Task goal: Edit the data below so that "slice" reads "wedge", keeping everything else unchanged, and leave the pictures out of your answer.

=== Records shown ===

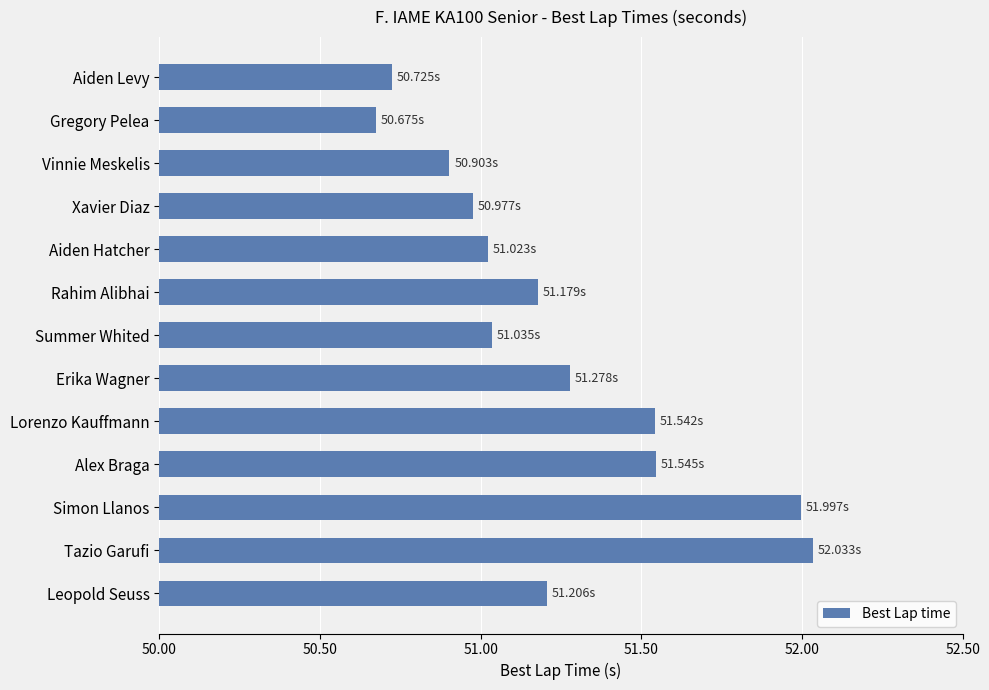

How many series are shown in this chart?

1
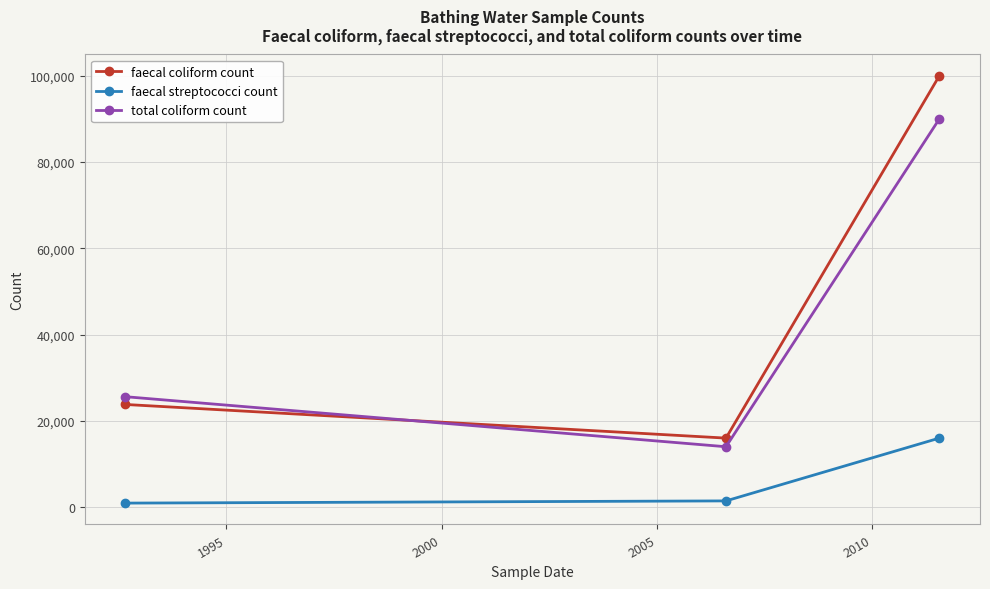

What is the difference between the maximum and minimum values in the total coliform count series?

76000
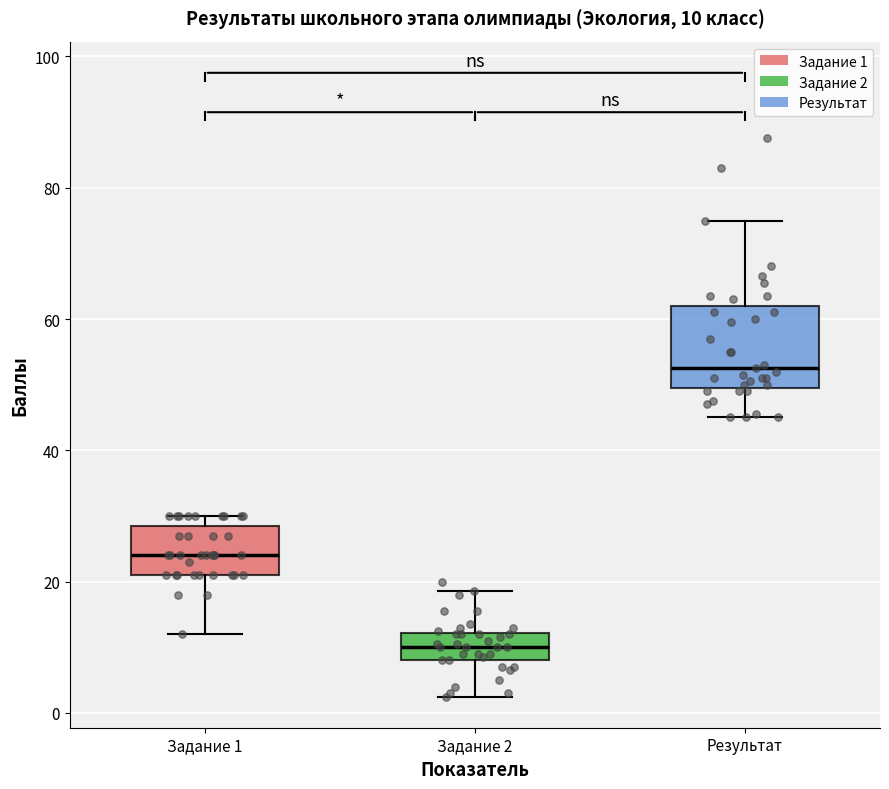

Which box's median line is the lowest?

Задание 2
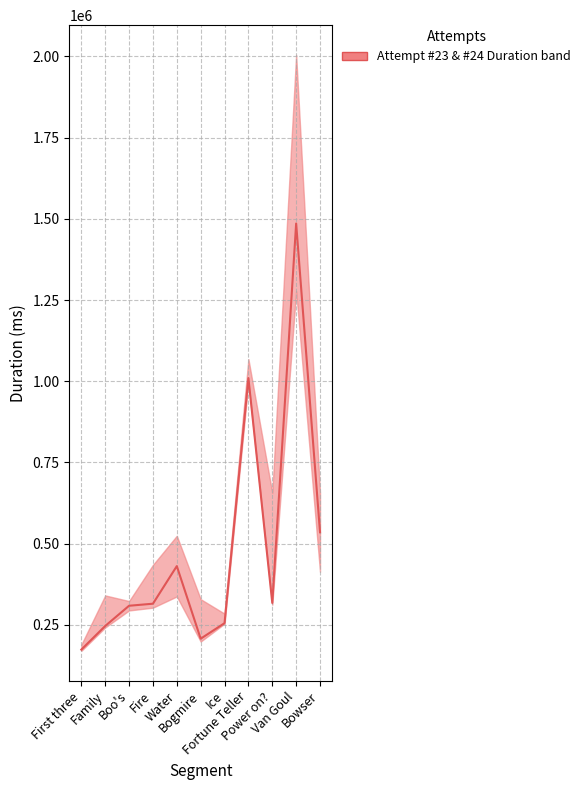

What is the label of the 8th point from the left?

Fortune Teller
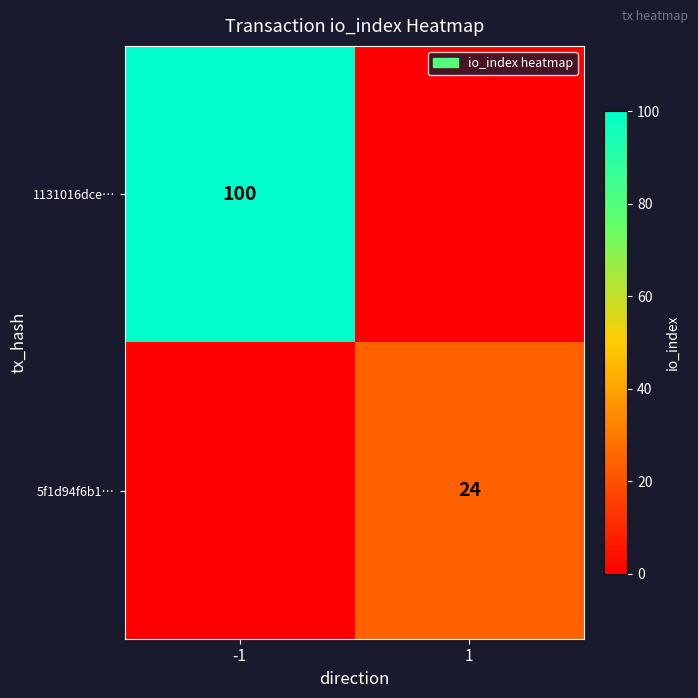

Is the value of 5f1d94f6b1… at 1 greater than the value of 1131016dce… at -1?

No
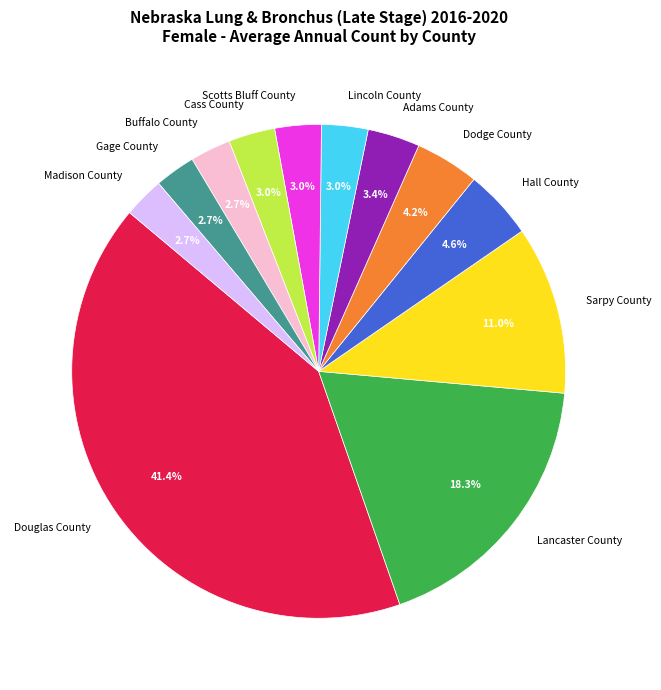

Which slice is the largest?

Douglas County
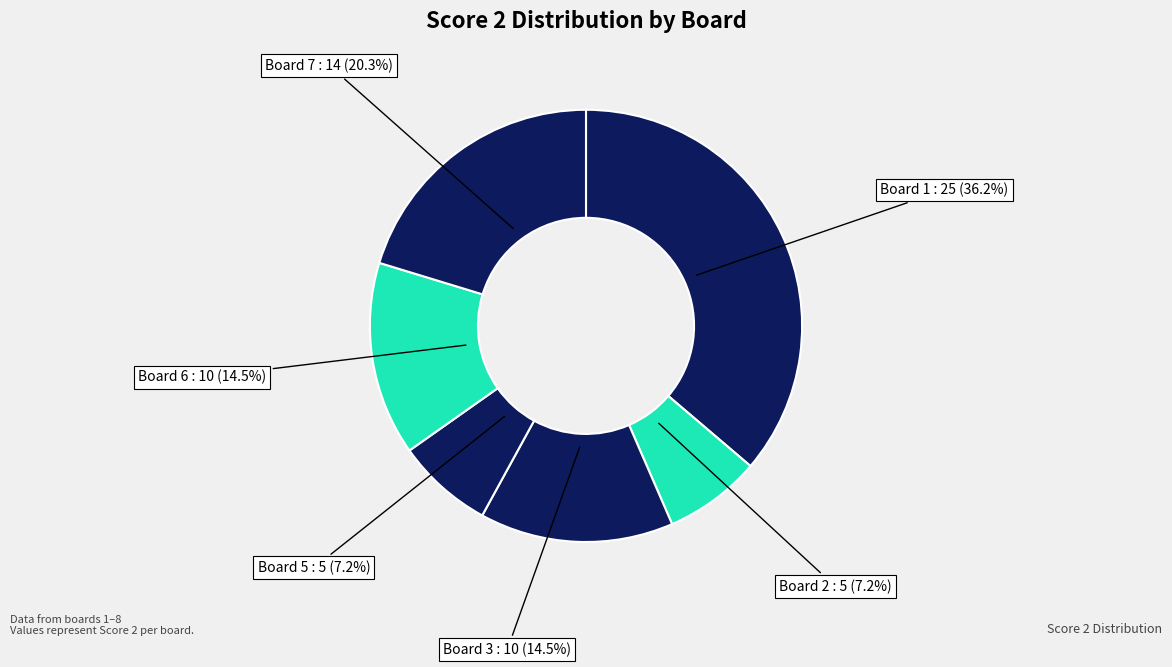

What percentage is NOT represented by Board 7?

79.7%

===

Solution for this exercise:
How many series are shown in this chart?

1

What is the difference between the maximum and minimum values in the total coliform count series?

76000

Which box's median line is the lowest?

Задание 2

What is the label of the 8th point from the left?

Fortune Teller

Is the value of 5f1d94f6b1… at 1 greater than the value of 1131016dce… at -1?

No

Which wedge is the largest?

Douglas County

What percentage is NOT represented by Board 7?

79.7%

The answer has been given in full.